*** Data in this exercise Section Begins ***

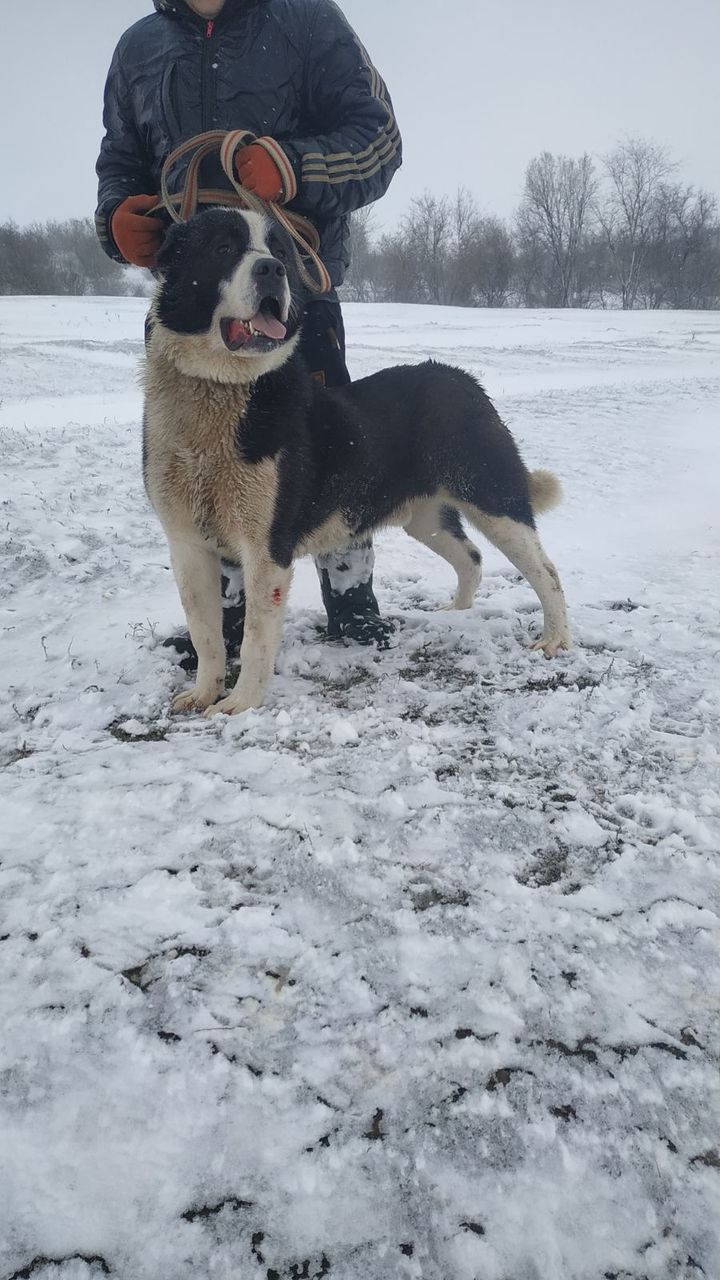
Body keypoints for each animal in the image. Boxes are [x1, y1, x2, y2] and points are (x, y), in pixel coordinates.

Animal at [141, 204, 566, 716]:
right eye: (223, 247)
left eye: (280, 251)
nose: (272, 270)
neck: (222, 391)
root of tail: (461, 379)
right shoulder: (187, 546)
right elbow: (207, 634)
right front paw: (203, 692)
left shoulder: (266, 551)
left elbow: (255, 639)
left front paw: (240, 704)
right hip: (426, 518)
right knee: (472, 557)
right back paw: (457, 615)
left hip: (493, 497)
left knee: (546, 571)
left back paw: (555, 639)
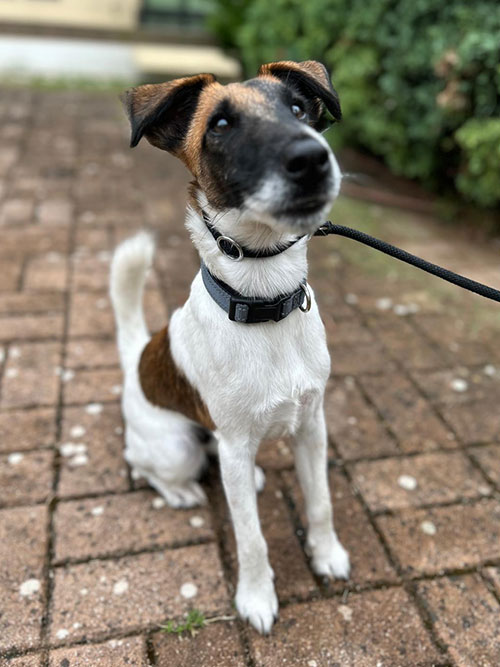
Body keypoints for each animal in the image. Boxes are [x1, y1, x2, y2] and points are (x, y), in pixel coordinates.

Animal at [110, 60, 348, 636]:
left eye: (298, 108)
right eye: (219, 125)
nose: (312, 158)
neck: (265, 301)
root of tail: (136, 361)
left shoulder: (313, 426)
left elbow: (321, 503)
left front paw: (328, 555)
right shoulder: (238, 445)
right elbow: (252, 538)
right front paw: (257, 598)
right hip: (174, 446)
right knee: (144, 463)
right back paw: (181, 490)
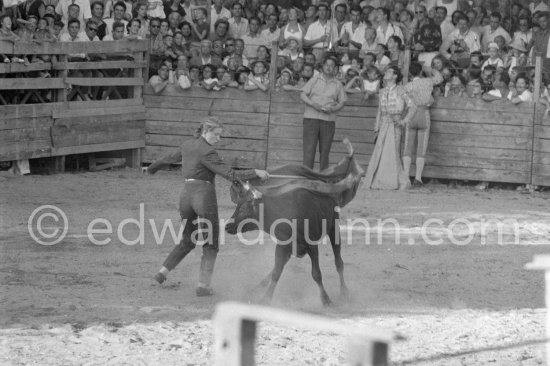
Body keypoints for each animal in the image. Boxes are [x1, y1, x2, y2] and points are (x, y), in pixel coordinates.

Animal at [226, 140, 364, 306]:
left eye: (244, 206)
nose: (227, 226)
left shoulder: (312, 246)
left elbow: (316, 274)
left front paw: (326, 300)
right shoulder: (282, 246)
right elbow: (276, 272)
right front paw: (266, 298)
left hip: (333, 227)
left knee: (339, 263)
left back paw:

*** Data in this exercise Section Ends ***

**Problem to solve:**
Nothing but an exact copy of the data above, minus its pictures, should appear in the response.

**Output for this exercise:**
Body keypoints for each animal in the image. Boxes are [x1, y1, x2, y2] and points are (x, y), in pixel coordinates.

Animal at [141, 204, 566, 716]:
right eye: (223, 247)
left eye: (280, 251)
nose: (272, 270)
neck: (222, 391)
root of tail: (461, 379)
right shoulder: (187, 546)
right elbow: (207, 634)
right front paw: (203, 692)
left shoulder: (266, 551)
left elbow: (255, 639)
left front paw: (240, 704)
right hip: (426, 518)
right knee: (472, 557)
right back paw: (457, 615)
left hip: (493, 497)
left knee: (546, 571)
left back paw: (555, 639)
Body keypoints for each animal in the image. Boxes are [x1, y1, x2, y2] and points are (x, y), in pixel coordinates.

Animal at [110, 60, 348, 636]:
left eye: (298, 108)
right eye: (219, 125)
nose: (312, 158)
neck: (265, 301)
root of tail: (136, 361)
left shoulder: (313, 426)
left elbow: (321, 503)
left front paw: (328, 555)
right shoulder: (238, 445)
right elbow: (252, 538)
right front paw: (257, 598)
right hip: (174, 446)
right knee: (144, 463)
right back paw: (181, 490)
Body keypoints for each animal in the image. Boxes are [x1, y1, x2, y2] and points are (x, y), in pixel coordinates.

Animal at [226, 140, 364, 306]:
left eye: (244, 206)
nose: (227, 226)
left shoulder: (312, 246)
left elbow: (316, 274)
left front paw: (326, 300)
right shoulder: (282, 246)
right elbow: (276, 272)
right front paw: (266, 298)
left hip: (333, 227)
left knee: (339, 263)
left back paw:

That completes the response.